Relative pose estimation data
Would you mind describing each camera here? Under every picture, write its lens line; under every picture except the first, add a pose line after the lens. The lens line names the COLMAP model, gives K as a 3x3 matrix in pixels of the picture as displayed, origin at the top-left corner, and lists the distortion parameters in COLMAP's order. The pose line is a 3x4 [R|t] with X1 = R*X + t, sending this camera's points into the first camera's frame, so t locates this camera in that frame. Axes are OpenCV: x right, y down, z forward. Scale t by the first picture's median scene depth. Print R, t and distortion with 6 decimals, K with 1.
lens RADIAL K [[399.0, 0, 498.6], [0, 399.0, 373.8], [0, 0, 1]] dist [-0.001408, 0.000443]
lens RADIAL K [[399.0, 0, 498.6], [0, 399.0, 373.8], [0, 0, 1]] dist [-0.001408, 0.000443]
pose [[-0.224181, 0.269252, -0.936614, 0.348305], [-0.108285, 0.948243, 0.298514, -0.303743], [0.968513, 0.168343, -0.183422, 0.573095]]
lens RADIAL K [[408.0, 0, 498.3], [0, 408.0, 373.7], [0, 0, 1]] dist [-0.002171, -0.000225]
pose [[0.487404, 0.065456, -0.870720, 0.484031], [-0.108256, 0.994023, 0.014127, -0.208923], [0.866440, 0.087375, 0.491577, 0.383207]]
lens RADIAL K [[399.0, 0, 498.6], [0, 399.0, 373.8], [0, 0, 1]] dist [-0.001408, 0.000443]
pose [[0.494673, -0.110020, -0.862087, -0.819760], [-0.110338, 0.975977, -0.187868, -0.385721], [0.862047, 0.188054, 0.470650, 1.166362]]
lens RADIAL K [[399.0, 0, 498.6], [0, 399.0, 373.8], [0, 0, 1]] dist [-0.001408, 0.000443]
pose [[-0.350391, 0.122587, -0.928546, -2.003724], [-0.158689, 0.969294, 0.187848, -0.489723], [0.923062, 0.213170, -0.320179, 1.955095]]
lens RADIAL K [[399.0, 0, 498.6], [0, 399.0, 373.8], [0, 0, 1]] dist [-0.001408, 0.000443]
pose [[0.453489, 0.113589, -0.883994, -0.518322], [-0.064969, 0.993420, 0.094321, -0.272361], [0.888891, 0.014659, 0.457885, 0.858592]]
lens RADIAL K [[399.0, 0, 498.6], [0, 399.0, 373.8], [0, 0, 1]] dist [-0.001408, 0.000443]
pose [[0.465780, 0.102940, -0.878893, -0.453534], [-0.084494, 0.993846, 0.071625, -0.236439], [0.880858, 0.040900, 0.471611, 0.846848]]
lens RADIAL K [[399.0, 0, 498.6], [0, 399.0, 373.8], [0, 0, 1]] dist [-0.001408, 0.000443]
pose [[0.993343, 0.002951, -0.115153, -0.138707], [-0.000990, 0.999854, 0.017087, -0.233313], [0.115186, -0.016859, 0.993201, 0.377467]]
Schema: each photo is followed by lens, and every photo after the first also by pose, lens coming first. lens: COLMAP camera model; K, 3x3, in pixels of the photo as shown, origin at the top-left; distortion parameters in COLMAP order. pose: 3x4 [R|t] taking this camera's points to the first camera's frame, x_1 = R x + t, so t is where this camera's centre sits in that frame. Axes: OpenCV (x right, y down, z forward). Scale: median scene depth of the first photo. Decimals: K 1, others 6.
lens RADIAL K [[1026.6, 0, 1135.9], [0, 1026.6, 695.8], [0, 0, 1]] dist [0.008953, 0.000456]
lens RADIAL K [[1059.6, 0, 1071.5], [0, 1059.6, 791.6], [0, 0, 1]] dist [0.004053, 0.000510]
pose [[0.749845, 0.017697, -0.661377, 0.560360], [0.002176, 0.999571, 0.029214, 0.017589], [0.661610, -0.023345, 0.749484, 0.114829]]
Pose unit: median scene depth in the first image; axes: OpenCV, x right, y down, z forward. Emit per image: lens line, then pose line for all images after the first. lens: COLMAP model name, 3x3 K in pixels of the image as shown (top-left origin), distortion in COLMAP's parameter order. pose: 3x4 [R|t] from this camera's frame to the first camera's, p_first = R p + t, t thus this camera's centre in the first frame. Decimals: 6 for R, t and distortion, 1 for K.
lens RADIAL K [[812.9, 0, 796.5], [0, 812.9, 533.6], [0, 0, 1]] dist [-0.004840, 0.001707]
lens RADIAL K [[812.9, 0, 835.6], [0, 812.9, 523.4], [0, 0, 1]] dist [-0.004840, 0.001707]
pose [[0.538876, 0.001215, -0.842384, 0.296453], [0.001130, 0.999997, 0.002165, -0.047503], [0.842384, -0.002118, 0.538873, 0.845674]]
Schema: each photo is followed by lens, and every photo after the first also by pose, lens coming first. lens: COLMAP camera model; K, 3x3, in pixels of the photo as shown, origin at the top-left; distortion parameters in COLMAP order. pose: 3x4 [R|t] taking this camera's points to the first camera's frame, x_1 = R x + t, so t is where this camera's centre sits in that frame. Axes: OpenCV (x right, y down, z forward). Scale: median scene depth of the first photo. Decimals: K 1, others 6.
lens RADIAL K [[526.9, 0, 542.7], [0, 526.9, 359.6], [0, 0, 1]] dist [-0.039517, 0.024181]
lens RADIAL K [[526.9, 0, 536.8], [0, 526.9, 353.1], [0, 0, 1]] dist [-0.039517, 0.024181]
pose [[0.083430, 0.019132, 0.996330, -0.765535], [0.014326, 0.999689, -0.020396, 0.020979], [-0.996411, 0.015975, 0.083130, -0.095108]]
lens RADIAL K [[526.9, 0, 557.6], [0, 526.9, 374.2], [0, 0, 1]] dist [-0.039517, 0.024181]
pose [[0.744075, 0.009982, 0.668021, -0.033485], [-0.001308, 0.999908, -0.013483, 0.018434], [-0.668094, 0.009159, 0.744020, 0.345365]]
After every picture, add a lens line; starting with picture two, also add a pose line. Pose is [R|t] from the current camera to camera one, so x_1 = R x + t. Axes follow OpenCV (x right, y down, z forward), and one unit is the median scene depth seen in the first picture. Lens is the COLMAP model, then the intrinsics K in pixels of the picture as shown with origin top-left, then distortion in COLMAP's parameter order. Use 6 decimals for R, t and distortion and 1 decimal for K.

### ACTION ITEM
Copy all of the relative pose estimation data above, line for line and character for character.

### SOLUTION TO THIS TASK
Would you mind describing each camera here? Under every picture, write its lens line; under every picture except the first, add a pose line after the lens. The lens line names the COLMAP model, gives K as a 3x3 matrix in pixels of the picture as displayed, origin at the top-left corner, and lists the distortion parameters in COLMAP's order. The pose line is a 3x4 [R|t] with X1 = R*X + t, sending this camera's points into the first camera's frame, so t locates this camera in that frame. Axes are OpenCV: x right, y down, z forward. Scale t by the first picture's median scene depth. Print R, t and distortion with 6 decimals, K with 1.
lens RADIAL K [[399.0, 0, 498.6], [0, 399.0, 373.8], [0, 0, 1]] dist [-0.001408, 0.000443]
lens RADIAL K [[399.0, 0, 498.6], [0, 399.0, 373.8], [0, 0, 1]] dist [-0.001408, 0.000443]
pose [[-0.224181, 0.269252, -0.936614, 0.348305], [-0.108285, 0.948243, 0.298514, -0.303743], [0.968513, 0.168343, -0.183422, 0.573095]]
lens RADIAL K [[408.0, 0, 498.3], [0, 408.0, 373.7], [0, 0, 1]] dist [-0.002171, -0.000225]
pose [[0.487404, 0.065456, -0.870720, 0.484031], [-0.108256, 0.994023, 0.014127, -0.208923], [0.866440, 0.087375, 0.491577, 0.383207]]
lens RADIAL K [[399.0, 0, 498.6], [0, 399.0, 373.8], [0, 0, 1]] dist [-0.001408, 0.000443]
pose [[0.494673, -0.110020, -0.862087, -0.819760], [-0.110338, 0.975977, -0.187868, -0.385721], [0.862047, 0.188054, 0.470650, 1.166362]]
lens RADIAL K [[399.0, 0, 498.6], [0, 399.0, 373.8], [0, 0, 1]] dist [-0.001408, 0.000443]
pose [[-0.350391, 0.122587, -0.928546, -2.003724], [-0.158689, 0.969294, 0.187848, -0.489723], [0.923062, 0.213170, -0.320179, 1.955095]]
lens RADIAL K [[399.0, 0, 498.6], [0, 399.0, 373.8], [0, 0, 1]] dist [-0.001408, 0.000443]
pose [[0.453489, 0.113589, -0.883994, -0.518322], [-0.064969, 0.993420, 0.094321, -0.272361], [0.888891, 0.014659, 0.457885, 0.858592]]
lens RADIAL K [[399.0, 0, 498.6], [0, 399.0, 373.8], [0, 0, 1]] dist [-0.001408, 0.000443]
pose [[0.465780, 0.102940, -0.878893, -0.453534], [-0.084494, 0.993846, 0.071625, -0.236439], [0.880858, 0.040900, 0.471611, 0.846848]]
lens RADIAL K [[399.0, 0, 498.6], [0, 399.0, 373.8], [0, 0, 1]] dist [-0.001408, 0.000443]
pose [[0.993343, 0.002951, -0.115153, -0.138707], [-0.000990, 0.999854, 0.017087, -0.233313], [0.115186, -0.016859, 0.993201, 0.377467]]
Schema: each photo is followed by lens, and every photo after the first also by pose, lens coming first. lens: COLMAP camera model; K, 3x3, in pixels of the photo as shown, origin at the top-left; distortion parameters in COLMAP order. pose: 3x4 [R|t] taking this camera's points to the first camera's frame, x_1 = R x + t, so t is where this camera's centre sits in that frame. Axes: OpenCV (x right, y down, z forward). Scale: median scene depth of the first photo. Decimals: K 1, others 6.
lens RADIAL K [[1026.6, 0, 1135.9], [0, 1026.6, 695.8], [0, 0, 1]] dist [0.008953, 0.000456]
lens RADIAL K [[1059.6, 0, 1071.5], [0, 1059.6, 791.6], [0, 0, 1]] dist [0.004053, 0.000510]
pose [[0.749845, 0.017697, -0.661377, 0.560360], [0.002176, 0.999571, 0.029214, 0.017589], [0.661610, -0.023345, 0.749484, 0.114829]]
Pose unit: median scene depth in the first image; axes: OpenCV, x right, y down, z forward. Emit per image: lens line, then pose line for all images after the first. lens: COLMAP model name, 3x3 K in pixels of the image as shown (top-left origin), distortion in COLMAP's parameter order. pose: 3x4 [R|t] from this camera's frame to the first camera's, p_first = R p + t, t thus this camera's centre in the first frame. Decimals: 6 for R, t and distortion, 1 for K.
lens RADIAL K [[812.9, 0, 796.5], [0, 812.9, 533.6], [0, 0, 1]] dist [-0.004840, 0.001707]
lens RADIAL K [[812.9, 0, 835.6], [0, 812.9, 523.4], [0, 0, 1]] dist [-0.004840, 0.001707]
pose [[0.538876, 0.001215, -0.842384, 0.296453], [0.001130, 0.999997, 0.002165, -0.047503], [0.842384, -0.002118, 0.538873, 0.845674]]
Schema: each photo is followed by lens, and every photo after the first also by pose, lens coming first. lens: COLMAP camera model; K, 3x3, in pixels of the photo as shown, origin at the top-left; distortion parameters in COLMAP order. pose: 3x4 [R|t] taking this camera's points to the first camera's frame, x_1 = R x + t, so t is where this camera's centre sits in that frame. Axes: OpenCV (x right, y down, z forward). Scale: median scene depth of the first photo. Decimals: K 1, others 6.
lens RADIAL K [[526.9, 0, 542.7], [0, 526.9, 359.6], [0, 0, 1]] dist [-0.039517, 0.024181]
lens RADIAL K [[526.9, 0, 536.8], [0, 526.9, 353.1], [0, 0, 1]] dist [-0.039517, 0.024181]
pose [[0.083430, 0.019132, 0.996330, -0.765535], [0.014326, 0.999689, -0.020396, 0.020979], [-0.996411, 0.015975, 0.083130, -0.095108]]
lens RADIAL K [[526.9, 0, 557.6], [0, 526.9, 374.2], [0, 0, 1]] dist [-0.039517, 0.024181]
pose [[0.744075, 0.009982, 0.668021, -0.033485], [-0.001308, 0.999908, -0.013483, 0.018434], [-0.668094, 0.009159, 0.744020, 0.345365]]
After every picture, add a lens line; starting with picture two, also add a pose line. Pose is [R|t] from the current camera to camera one, so x_1 = R x + t. Axes follow OpenCV (x right, y down, z forward), and one unit is the median scene depth seen in the first picture. Lens is the COLMAP model, then the intrinsics K in pixels of the picture as shown with origin top-left, then distortion in COLMAP's parameter order. Use 6 decimals for R, t and distortion and 1 decimal for K.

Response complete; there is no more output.